On 1 December the Duke and Duchess of Gloucester, representing the British royal family, attended a commemoration ceremony at Rome’s Venerable English College, marking the 650th anniversary of the building’s original foundation in 1362 as an English and Welsh pilgrims’ hospice. Located on Via di Monserrato near Piazza Farnese, the college is the oldest English institution outside England, and still functions as a seminary for men training for the priesthood.
Accompanied by Britain’s ambassador to the Holy See Nigel Baker, Their Royal Highnesses were met by the college’s rector Monsignor Nicholas Hudson, H.E. Cormac Cardinal Murphy-O’Connor, and the Most Revd Vincent Nichols, Archbishop of Westminster.
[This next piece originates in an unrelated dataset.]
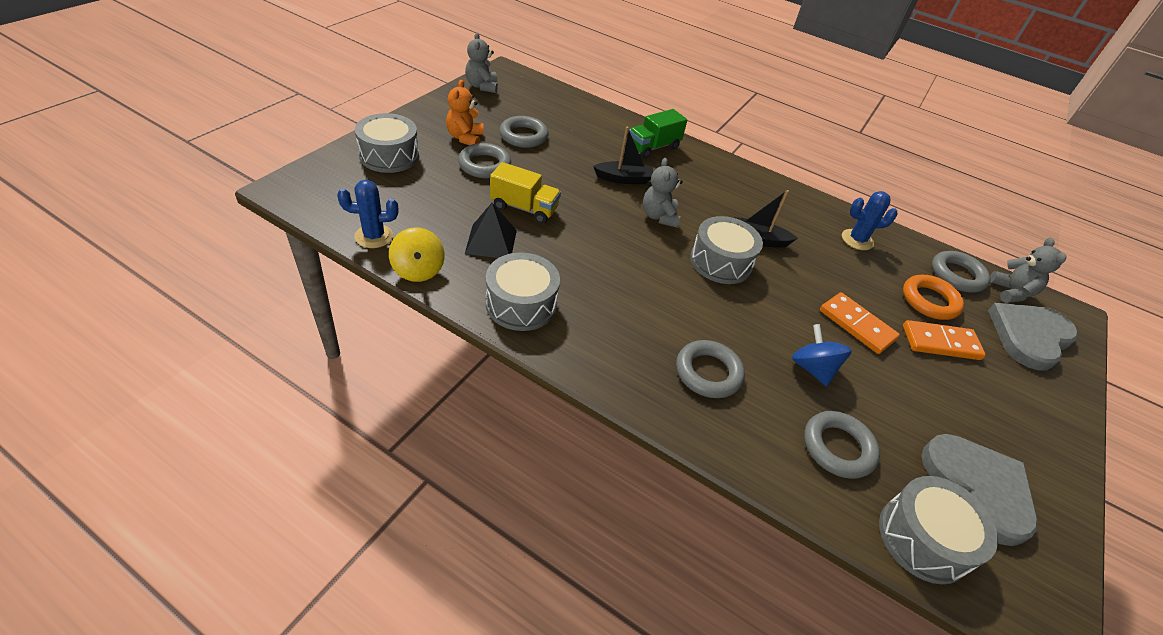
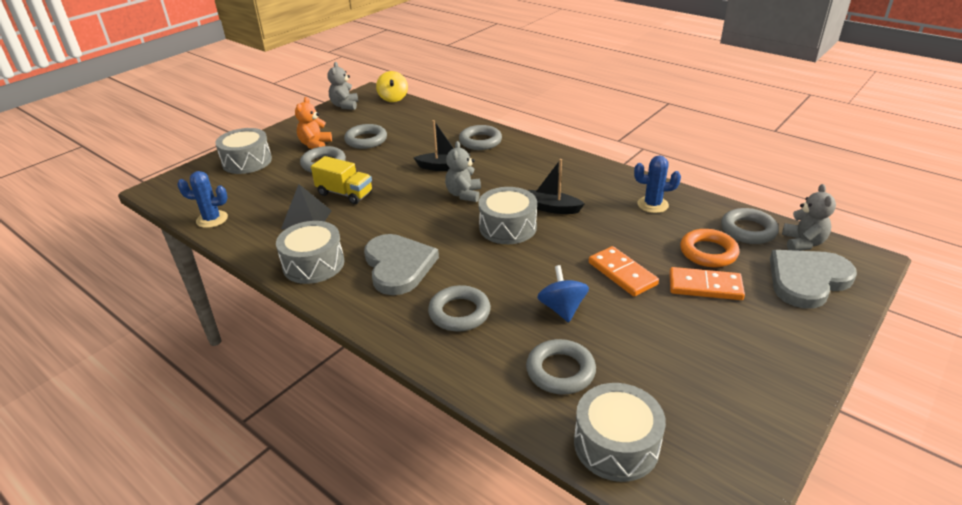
camera: 15 degrees right, 10 degrees down
yellow spinning top [389,227,445,282] -> yellow spinning top moved to [376,71,408,102]
green truck [629,109,687,159] -> grey ring [459,125,502,150]
grey heart [921,434,1038,546] -> grey heart moved to [364,234,439,295]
Following the celebration of Mass commemorating the Feast of the English Catholic Martyrs, Prince Richard the Duke of Gloucester read a message from HM Queen Elizabeth II, in which she highlighted the strong relationship between Britain and the Holy See. The Queen said the college has “always served as a generous and hospitable home away from home for generations of visitors to Rome, even in the most difficult times."
The day before, on 30 November, the Duke and Duchess attended the Pontifical Scots College on Via Cassia on the occasion of St Andrew’s Day, Scotland's national feast day and the patronal feast day of the college.
Describing the visit as a “privilege” the college’s rector Fr John Hughes told Wanted in Rome that the royal couple “joined in our celebrations at a reception in the afternoon, which had as its focus the re-dedication of our theatre and Lecture Room, with the unveiling of the coat of arms of Henry Benedict, Cardinal Duke of York, who was a great friend and benefactor of the college in life and not least, at his death.”
The Duke of Gloucester, who is a first cousin of the Queen, is 21st in the line of succession to the British throne.